[What the exercise asks]
Rewrite the material below as a numbered list, omitting blank lines. Begin at the line that contains "pose: elev=205.3 azim=311.0" and continue through the final line of the material.
■ ■ ■ ■
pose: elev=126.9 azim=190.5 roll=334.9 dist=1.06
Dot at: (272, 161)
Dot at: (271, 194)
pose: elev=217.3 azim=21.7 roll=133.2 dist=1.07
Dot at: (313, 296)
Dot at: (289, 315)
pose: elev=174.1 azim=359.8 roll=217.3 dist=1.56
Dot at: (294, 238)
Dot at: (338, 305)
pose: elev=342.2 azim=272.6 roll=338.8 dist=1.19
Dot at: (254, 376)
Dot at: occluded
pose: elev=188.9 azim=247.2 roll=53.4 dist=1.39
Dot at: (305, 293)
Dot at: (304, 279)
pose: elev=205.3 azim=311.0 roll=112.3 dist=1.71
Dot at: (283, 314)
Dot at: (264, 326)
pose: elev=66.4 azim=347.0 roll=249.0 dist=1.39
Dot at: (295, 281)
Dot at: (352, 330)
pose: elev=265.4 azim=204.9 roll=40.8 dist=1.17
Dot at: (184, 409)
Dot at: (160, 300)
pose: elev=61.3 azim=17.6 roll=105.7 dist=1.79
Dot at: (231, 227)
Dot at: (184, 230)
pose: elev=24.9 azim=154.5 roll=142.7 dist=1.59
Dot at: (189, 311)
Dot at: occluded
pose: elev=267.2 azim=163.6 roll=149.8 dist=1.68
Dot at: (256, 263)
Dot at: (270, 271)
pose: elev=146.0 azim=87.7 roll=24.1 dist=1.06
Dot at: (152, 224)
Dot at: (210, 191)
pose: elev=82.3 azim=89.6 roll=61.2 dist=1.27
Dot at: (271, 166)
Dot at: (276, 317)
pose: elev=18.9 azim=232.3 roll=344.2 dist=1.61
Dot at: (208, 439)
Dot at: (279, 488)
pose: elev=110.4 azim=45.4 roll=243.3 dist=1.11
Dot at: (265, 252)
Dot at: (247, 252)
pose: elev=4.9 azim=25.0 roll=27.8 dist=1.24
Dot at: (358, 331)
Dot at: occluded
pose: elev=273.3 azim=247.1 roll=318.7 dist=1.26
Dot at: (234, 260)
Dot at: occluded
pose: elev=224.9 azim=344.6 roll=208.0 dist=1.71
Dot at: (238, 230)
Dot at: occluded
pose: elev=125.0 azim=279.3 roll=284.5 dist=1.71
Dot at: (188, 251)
■ ■ ■ ■
[Result for this task]
1. pose: elev=205.3 azim=311.0 roll=112.3 dist=1.71
2. Dot at: (283, 314)
3. Dot at: (264, 326)
4. pose: elev=66.4 azim=347.0 roll=249.0 dist=1.39
5. Dot at: (295, 281)
6. Dot at: (352, 330)
7. pose: elev=265.4 azim=204.9 roll=40.8 dist=1.17
8. Dot at: (184, 409)
9. Dot at: (160, 300)
10. pose: elev=61.3 azim=17.6 roll=105.7 dist=1.79
11. Dot at: (231, 227)
12. Dot at: (184, 230)
13. pose: elev=24.9 azim=154.5 roll=142.7 dist=1.59
14. Dot at: (189, 311)
15. Dot at: occluded
16. pose: elev=267.2 azim=163.6 roll=149.8 dist=1.68
17. Dot at: (256, 263)
18. Dot at: (270, 271)
19. pose: elev=146.0 azim=87.7 roll=24.1 dist=1.06
20. Dot at: (152, 224)
21. Dot at: (210, 191)
22. pose: elev=82.3 azim=89.6 roll=61.2 dist=1.27
23. Dot at: (271, 166)
24. Dot at: (276, 317)
25. pose: elev=18.9 azim=232.3 roll=344.2 dist=1.61
26. Dot at: (208, 439)
27. Dot at: (279, 488)
28. pose: elev=110.4 azim=45.4 roll=243.3 dist=1.11
29. Dot at: (265, 252)
30. Dot at: (247, 252)
31. pose: elev=4.9 azim=25.0 roll=27.8 dist=1.24
32. Dot at: (358, 331)
33. Dot at: occluded
34. pose: elev=273.3 azim=247.1 roll=318.7 dist=1.26
35. Dot at: (234, 260)
36. Dot at: occluded
37. pose: elev=224.9 azim=344.6 roll=208.0 dist=1.71
38. Dot at: (238, 230)
39. Dot at: occluded
40. pose: elev=125.0 azim=279.3 roll=284.5 dist=1.71
41. Dot at: (188, 251)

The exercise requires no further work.